What to do: Echo back these lines word for word, leaving out the pictures.

Data shown:
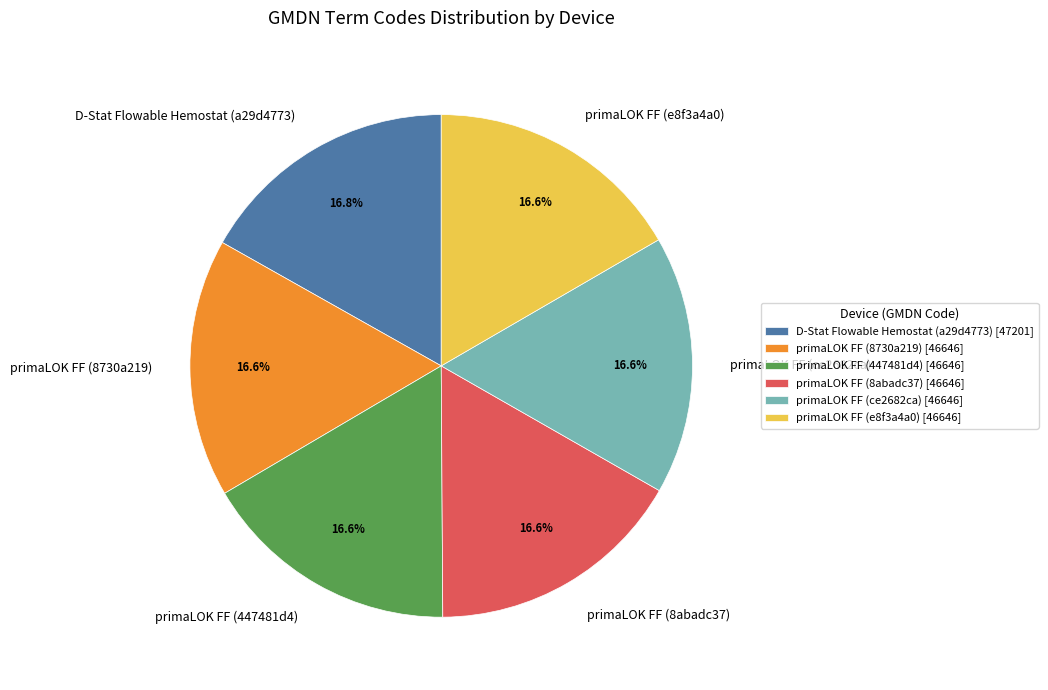

Is there a majority slice in this chart?

No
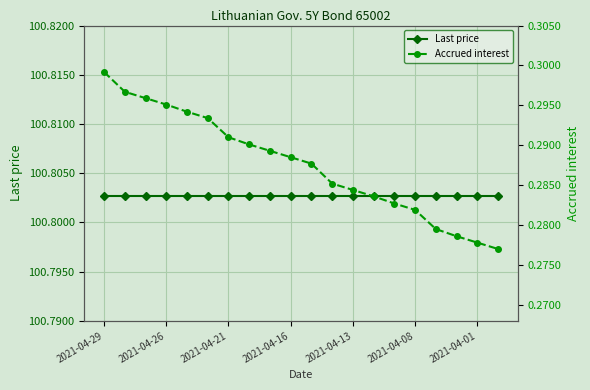

Reading left to right, what are all the values shown in this chart?

Last price: 100.8	100.8	100.8	100.8	100.8	100.8	100.8	100.8	100.8	100.8	100.8	100.8	100.8	100.8	100.8	100.8	100.8	100.8	100.8	100.8
Accrued interest: 0.3	0.3	0.3	0.3	0.3	0.3	0.3	0.3	0.3	0.3	0.3	0.3	0.3	0.3	0.3	0.3	0.3	0.3	0.3	0.3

Output:
Is there a majority slice in this chart?

No

Reading left to right, what are all the values shown in this chart?

Last price: 100.8	100.8	100.8	100.8	100.8	100.8	100.8	100.8	100.8	100.8	100.8	100.8	100.8	100.8	100.8	100.8	100.8	100.8	100.8	100.8
Accrued interest: 0.3	0.3	0.3	0.3	0.3	0.3	0.3	0.3	0.3	0.3	0.3	0.3	0.3	0.3	0.3	0.3	0.3	0.3	0.3	0.3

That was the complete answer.